Avoid copying datasets into images. It makes builds slow, images huge, and data lifecycle management unclear.
GPUs
If you need GPUs, keep the container contract simple:
- Make GPU usage optional (the same image should run CPU-only).
- Prefer runtime configuration (for example
--gpus all) over building separate “gpu” images unless you truly need different system dependencies.
Security and supply chain
Modern container deployments treat security as part of the build pipeline. At a minimum, a CI/CD workflow should automate these three checks before an image is pushed to production:
- Vulnerability scanning: Check the image layers and installed packages for known Common Vulnerabilities and Exposures (CVEs). Tools like Trivy or Grype can fail the build if critical or fixable vulnerabilities are found.
- SBOM (Software Bill of Materials) generation: Create a machine-readable inventory of all software components, libraries, and transitive dependencies inside your image. This is critical for compliance and incident response (for example, quickly finding out if you are affected by a new zero-day vulnerability). Syft and Trivy are industry standards for this.
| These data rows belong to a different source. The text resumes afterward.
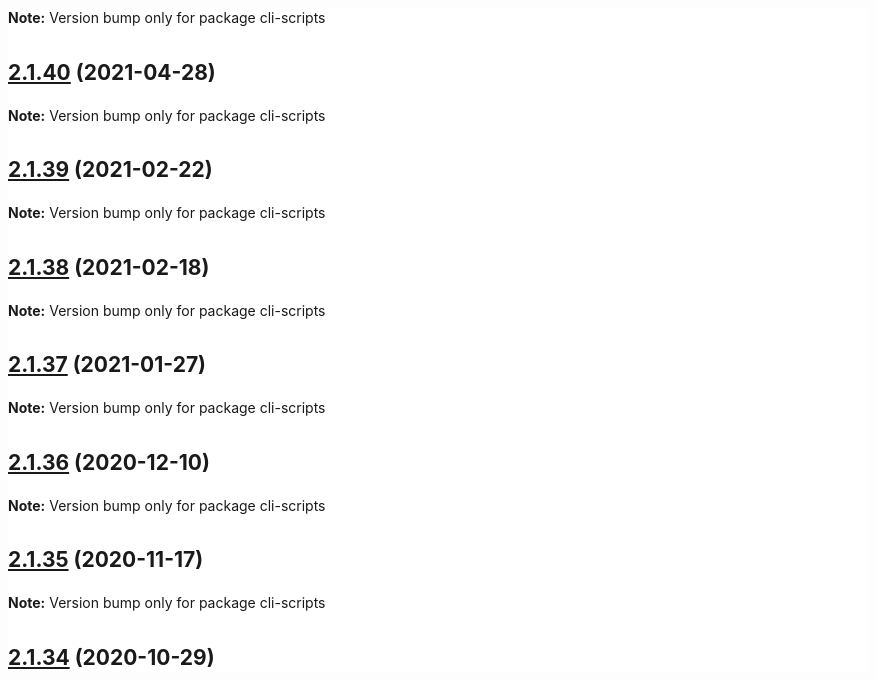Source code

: **Note:** Version bump only for package cli-scripts





## [2.1.40](https://github.com/ionic-team/ionic-cli/compare/cli-scripts@2.1.39...cli-scripts@2.1.40) (2021-04-28)

**Note:** Version bump only for package cli-scripts





## [2.1.39](https://github.com/ionic-team/ionic-cli/compare/cli-scripts@2.1.38...cli-scripts@2.1.39) (2021-02-22)

**Note:** Version bump only for package cli-scripts





## [2.1.38](https://github.com/ionic-team/ionic-cli/compare/cli-scripts@2.1.37...cli-scripts@2.1.38) (2021-02-18)

**Note:** Version bump only for package cli-scripts





## [2.1.37](https://github.com/ionic-team/ionic-cli/compare/cli-scripts@2.1.36...cli-scripts@2.1.37) (2021-01-27)

**Note:** Version bump only for package cli-scripts





## [2.1.36](https://github.com/ionic-team/ionic-cli/compare/cli-scripts@2.1.35...cli-scripts@2.1.36) (2020-12-10)

**Note:** Version bump only for package cli-scripts





## [2.1.35](https://github.com/ionic-team/ionic-cli/compare/cli-scripts@2.1.34...cli-scripts@2.1.35) (2020-11-17)

**Note:** Version bump only for package cli-scripts





## [2.1.34](https://github.com/ionic-team/ionic-cli/compare/cli-scripts@2.1.33...cli-scripts@2.1.34) (2020-10-29)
- Image signing: Cryptographically sign the image digest so your deployment environment (like Kubernetes) can verify the image has not been tampered with since it was built in CI. Cosign (part of the Sigstore project) is the leading tool for keyless container signing.
Logs and debugging
Containers are easiest to operate when you treat them as stateless processes and capture all logs and signals from the outside.
Follow logs
Stream logs continuously from a running container:
docker logs -f <container-name-or-id>
Debug a running container
Shell into a running container to inspect the filesystem, check environment variables, or run one-off commands:
docker exec -it <container> /bin/sh
Useful checks from inside the container:
- Environment:
env | sort(verify variables are set as expected) - Processes:
ps aux(confirm the app is running asappuser, not root) - Filesystem:
ls -la /app(check permissions and files copied from the builder stage) - Network:
cat /etc/hosts,hostname -i(verify container networking)
Inspect from outside
- What is running:
docker ps(add-ato include stopped containers) - What images exist locally:
docker images - Resource usage:
docker stats - Stop a container:
docker stop <container> - Remove a container:
docker rm <container>(add-fto force)
Logging conventions
- Write logs to stdout/stderr: avoid writing app logs to local files inside the container unless you have a clear persistence plan.
- Use structured logs when possible: JSON logs are easier to parse and ship to centralized logging systems.
- Promote log level to config: keep
LOG_LEVEL(or equivalent) as an environment variable so you can increase verbosity without rebuilding. - Add a healthcheck for uptime signals: a
HEALTHCHECKmakes failures visible to orchestrators and todocker ps. - Expose metrics and traces explicitly: if you use Prometheus/OpenTelemetry, document the port and enablement env vars, then publish those ports only where needed.